I’m reflecting on the encounter between Jesus and the rich young man, Mark 10:17-31. Essentially, Jesus says “what must I do to inherit eternal life?” is the wrong question - the right question is, am I prepared to follow him in his creating a new humanity? How did we come to make the wrong question THE question, and the right question at best an optional extra?
The good news we are to proclaim is not personal salvation. The good news is this: that God has made Jesus, who was crucified, both Lord and Christ (as Peter proclaims in Acts 2:36; or, the Son of Man standing at the right hand of God, as Stephen puts it in Acts 7:56; or the man God has appointed to judge the world with justice, having raised him from the dead, as Paul puts it in Acts 17:31; or the one through whom the Gentiles will be rescued from the power of Satan, receive forgiveness of sins, and be given a place among those set apart, as Paul puts it in Acts 26:18). This is good news because Jesus has broken the power of death, of physical decay, of accusation, of sin, of division...good news made manifest contextually through those who mourn being comforted, the sick being healed, the oppressed experiencing deliverance, the hungry fed, the widow and orphan finding family, and all this (opposed at every turn) as a foretaste of what is yet to be (yet to be resolved).
And it asks of us, will you follow? Not, here is how you can cheat death, but, here is something, someone, worth dying for.
The personal salvation question puts me at the centre. The Jesus made Lord and Christ question puts the vision of all things that have been made being reconciled – to one another as created beings and to our Creator – by and in and through Jesus at the centre.
The personal salvation question sets me on a quest to save my life; a quest whose end, according to Jesus, is that we lose our life. The Jesus made Lord and Christ question invites me to follow him on a journey where I will lose my life, and having lost it, will receive it back again a hundred-fold.
In fact, pursuing the personal salvation question ironically results in my removing God entirely – as Jesus’ silence on the first four commandments weightily implies that the rich young man has done, most likely quite unintentionally.
Whatever personal salvation means (and I don’t think there is much in the story of Scripture to support the average western understanding, whether of those who attend church faithfully or those who would never think to do so), it is to be found in participating in a community that re-imagines and embodies a new way of constructing wealth (neither capitalism nor communism but meeting one another’s needs) and home (rest on the way, Sabbath in the week) and family (wider than, and at times in conflict with, kinship) and place (not local v global, but glo-cal), by dying to the false image of these good gifts (and embracing persecution for doing so). That is costly, and in the short-term and even the medium-term it is hardly worth embarking on - which is perhaps why so many become discouraged and walk away, while so many more settle for something so much less. But this, too, is good news, for those who have been shut-out from our god- and neighbour-forsaking cultural constructions of wealth and home and family and place, which are being shaken by God and found wanting, quite inadequate in their foundations. Take, for example, Generation Y. Generation X (my generation) watched their parents’ generation’s marriages (not necessarily their own parents’ marriage) collapse like viewing the Twin Towers implode over and over in slow-mo, and vowed they would not go there, substituting family for friends and commitment for passing relationships. Generation Y, while recognising the importance of friends, sees through the hurt-reflex of rejecting family, the inadequacy of my generation’s refugee camp, and are seeking to rebuild permanent structures, in human-scale community.

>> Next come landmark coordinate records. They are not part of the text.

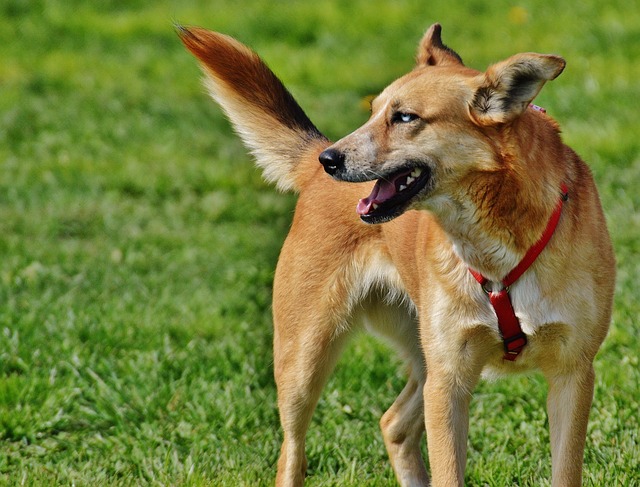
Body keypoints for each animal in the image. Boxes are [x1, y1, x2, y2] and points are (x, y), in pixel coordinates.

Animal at [179, 21, 616, 484]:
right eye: (372, 111)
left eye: (405, 117)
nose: (330, 159)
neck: (497, 247)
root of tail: (313, 165)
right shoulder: (449, 381)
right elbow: (449, 474)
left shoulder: (572, 376)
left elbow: (565, 470)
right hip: (305, 360)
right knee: (292, 451)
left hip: (419, 361)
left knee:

Such a vision requires all that we bring we are and all that we have, holding nothing back. In the church, it confronts both the poverty spirit that entices us to believe that we have not enough and must at all costs hold on to what we still have, and the prosperity spirit that entices us to believe that we are rich and have all we need (these two apparently contradictory spirits tend to co-habit quite happily). At the margin of the church, it disturbs the belief that observing Christendom rituals benefits us in any way. Outside the church, it exposes the emptiness of being spiritual-but-not-religious, and the poverty of any New Atheist vision for humanity...
With man this is impossible, but not with God; all things are possible with God.